Descartes' only allows for positive roots ?
• Aug 14th 2012, 10:03 AM
skeeter
Re: polynomial powers and root quatity
Quote:

Originally Posted by anthonye
So if I account for complex roots the higest power is the number of roots?

Descartes' only allows for positive roots ?

Descartes' Rule of Signs
• Aug 14th 2012, 01:53 PM
HallsofIvy
Re: polynomial powers and root quatity
DesCarte's rule of signs says that the number of positive real roots of a polynomial is either equal to the number of changes of sign or less than that by a multiple of two. To deal with negative roots, replace "x" with "-x".

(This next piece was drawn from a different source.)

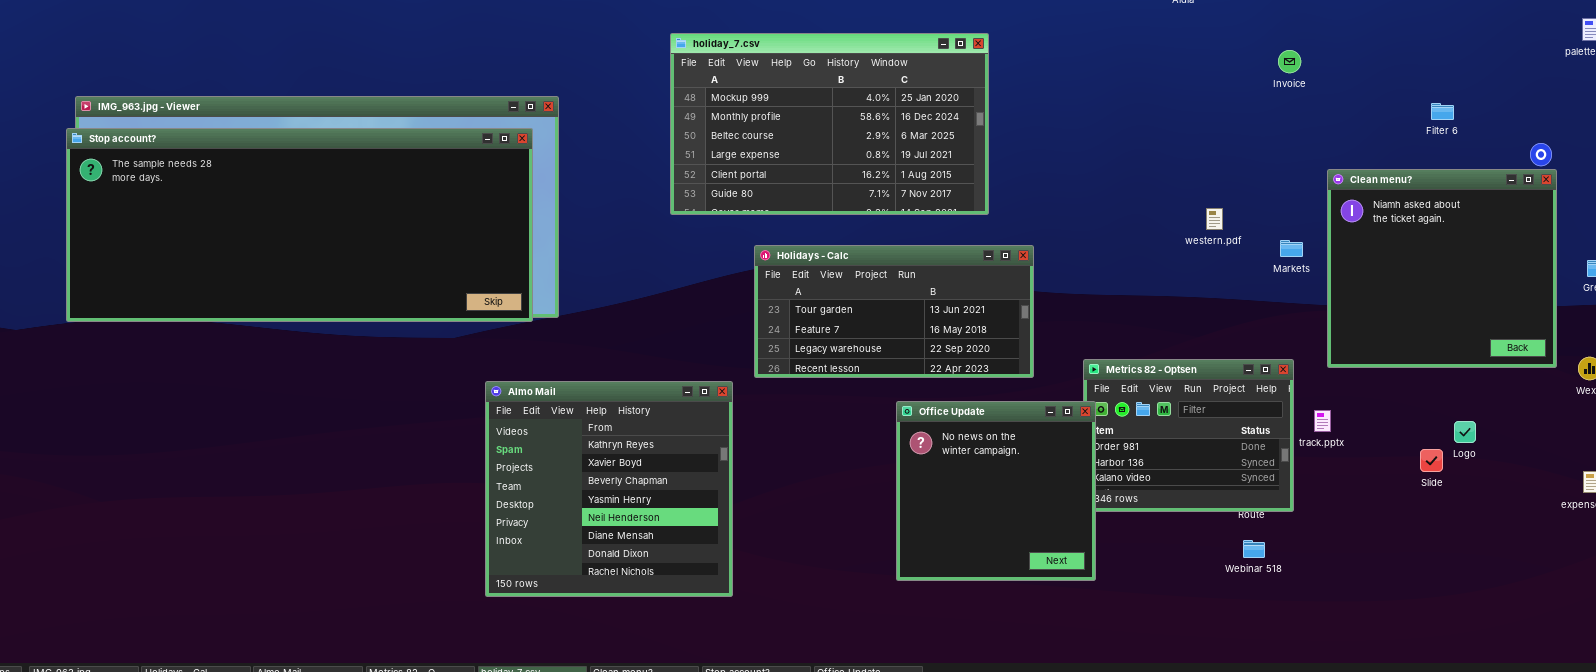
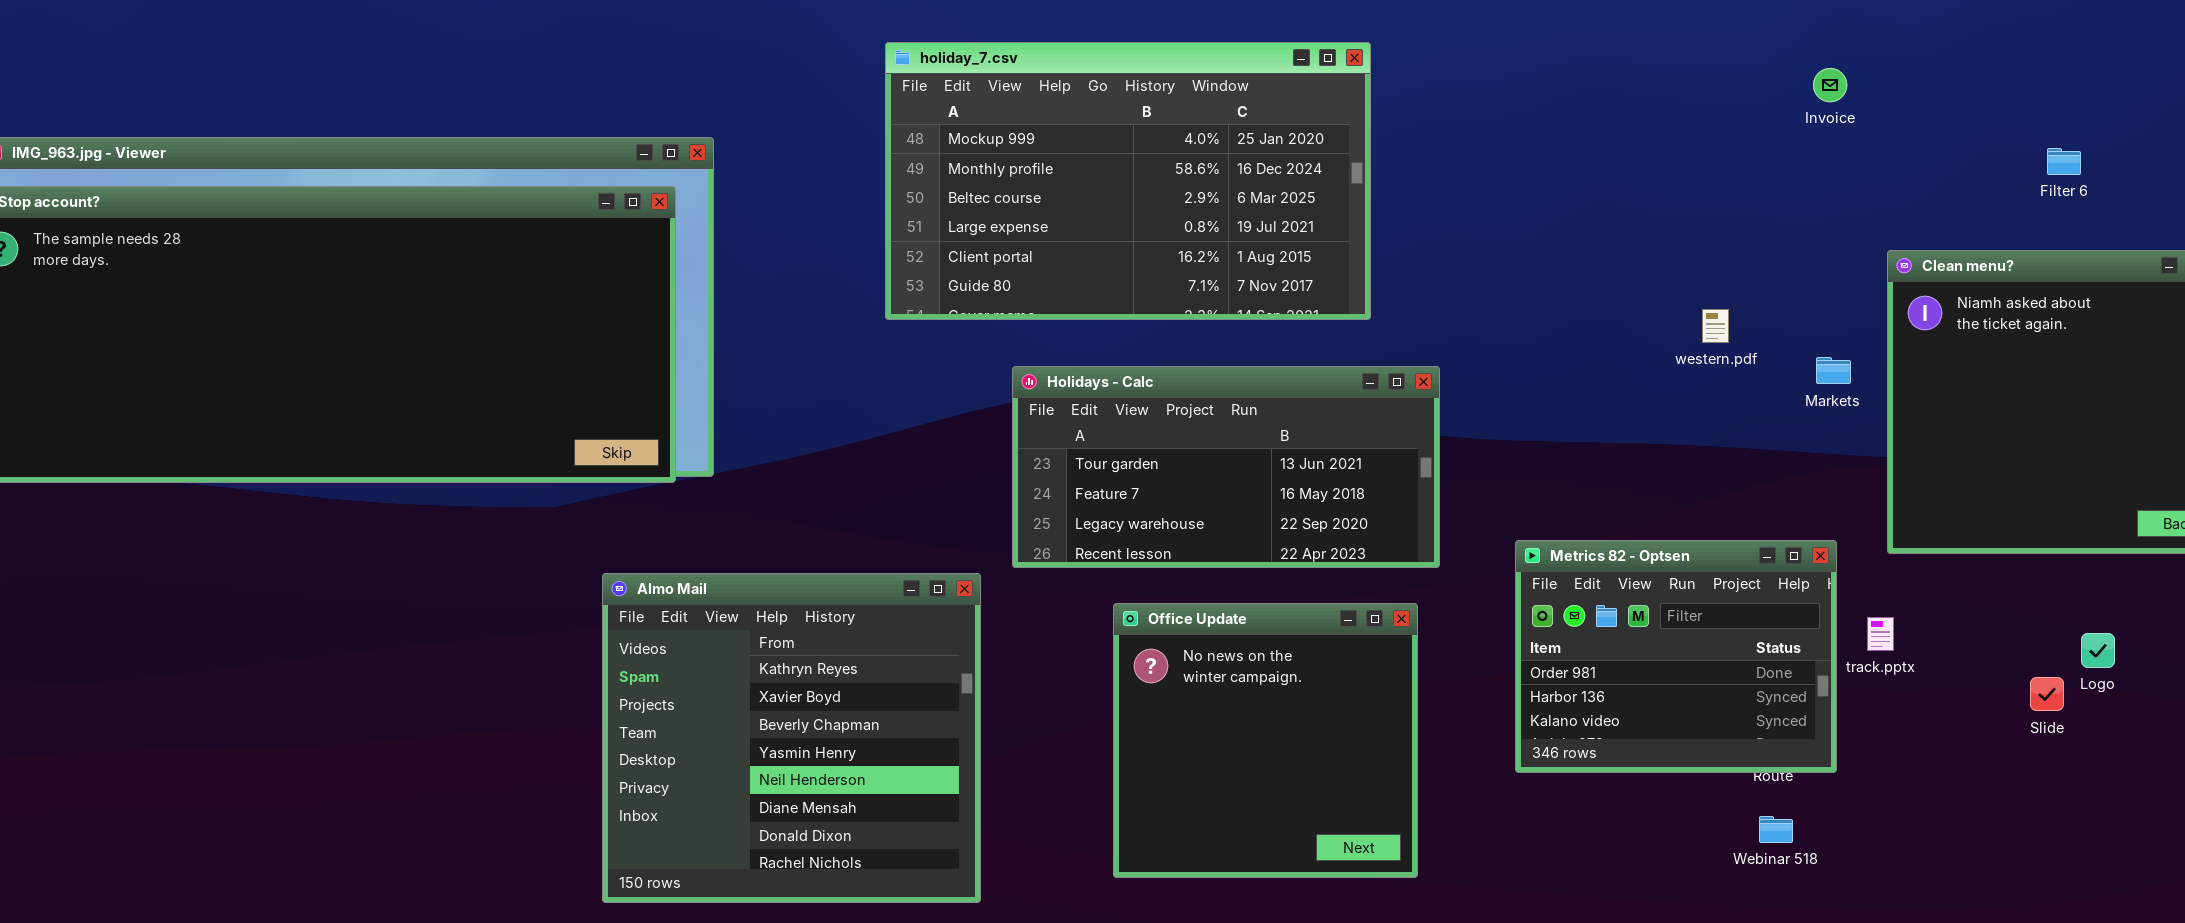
Office Update: [896,401,1096,581] -> [1113,603,1418,878], moved

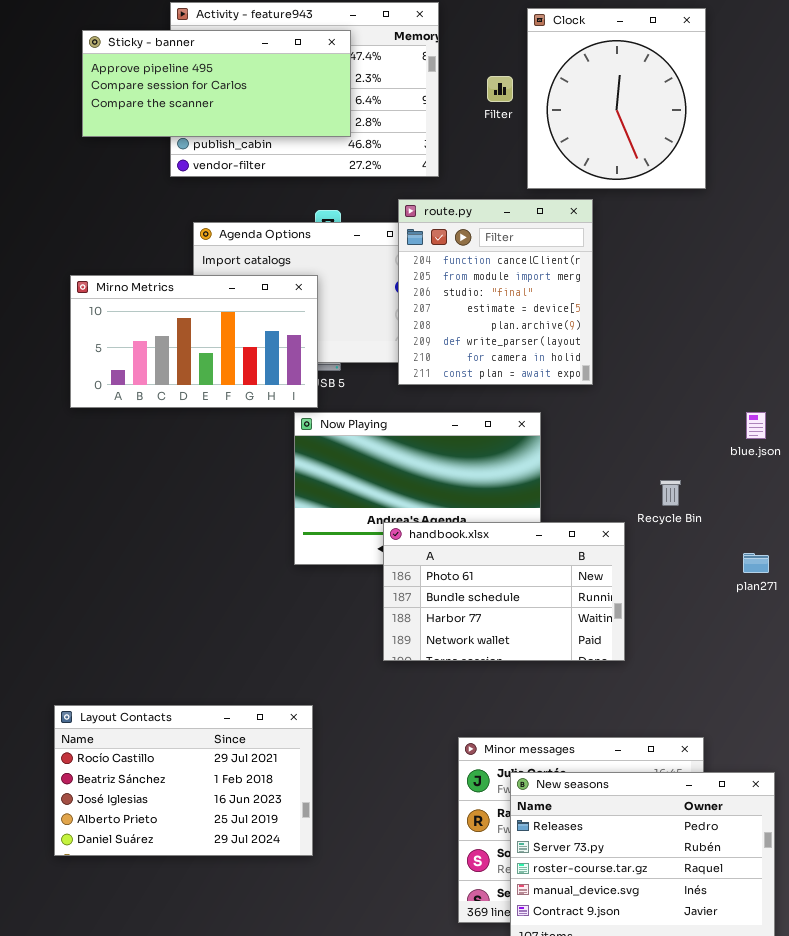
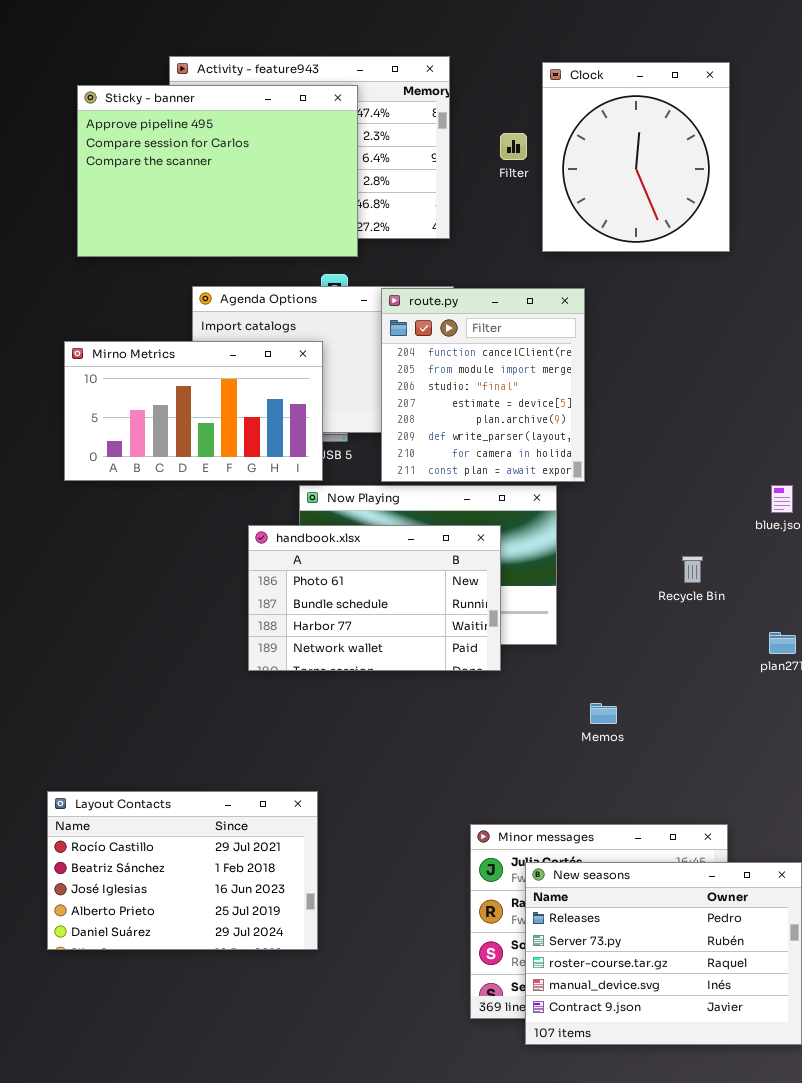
Sticky - banner: [82,30,351,137] -> [77,85,358,257], resized
route.py: [398,199,593,385] -> [381,288,585,482], moved
handbook.xlsx: [383,522,625,661] -> [248,525,501,671], moved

For example, \$\displaystyle x^5+ 4x^4- x^3+ x^2+ x- 5\$ has 3 changes of sign: from positive to negative, at \$\displaystyle -x^3\$, back to positive at \$\displaystyle + x^2\$ and negative again at -5. That tells us that there are either 3 or 1 postive roots. If we replace x with -x, the odd powers of x change sign giving \$\displaystyle -x^5+ 4x^4+ x^3+ x^2- x- 5\$ which has 2 changes in sign and so either 2 or 0 negative roots. Of course, that does NOT say anything about complex roots. DesCarte's rule of signs tells us there may be
1) 3 positive, 2 negative, and 0 complex roots
2) 1 positive, 2 negative, and 2 complex roots
3) 3 positive, 0 negative, and 0 complex roots
4) 1 positive, 0 negative, and 4 complex roots
There have to be an even number of complex roots, of course, because, since the coefficients are real numbers, the complex roots come in complex conjugate pairs.